- Task prompt -
The data follows this line. Copy verbatim the line with "root of tail: (134, 38)" and each line after it to the end.

Pixel coordinate listings
Segment Open

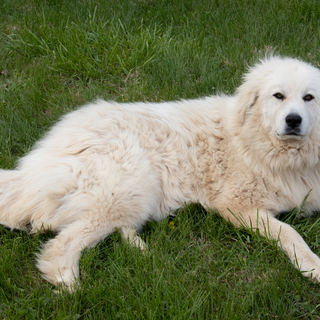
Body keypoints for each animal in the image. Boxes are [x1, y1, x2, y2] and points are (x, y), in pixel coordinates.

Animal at [0, 56, 320, 288]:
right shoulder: (237, 205)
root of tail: (30, 170)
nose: (293, 121)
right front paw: (312, 264)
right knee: (60, 248)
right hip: (130, 184)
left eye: (309, 98)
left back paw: (142, 252)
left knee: (122, 227)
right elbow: (289, 232)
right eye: (278, 96)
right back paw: (72, 287)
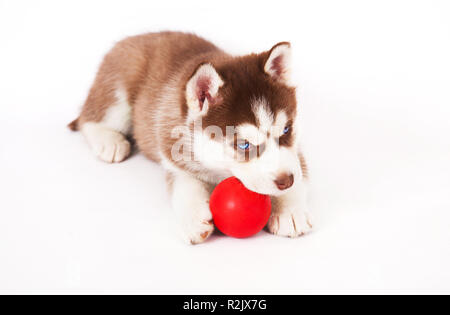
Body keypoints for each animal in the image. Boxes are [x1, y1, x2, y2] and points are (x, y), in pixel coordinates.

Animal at [68, 31, 312, 244]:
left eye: (286, 130)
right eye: (243, 144)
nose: (285, 181)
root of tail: (134, 38)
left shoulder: (296, 151)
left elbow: (298, 168)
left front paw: (290, 210)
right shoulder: (173, 154)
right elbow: (184, 183)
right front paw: (194, 218)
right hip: (119, 87)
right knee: (91, 118)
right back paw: (109, 141)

Segment Closed

- Answer to the exercise -
root of tail: (134, 38)
left shoulder: (296, 151)
left elbow: (298, 168)
left front paw: (290, 210)
right shoulder: (173, 154)
right elbow: (184, 183)
right front paw: (194, 218)
right hip: (119, 87)
right knee: (91, 118)
right back paw: (109, 141)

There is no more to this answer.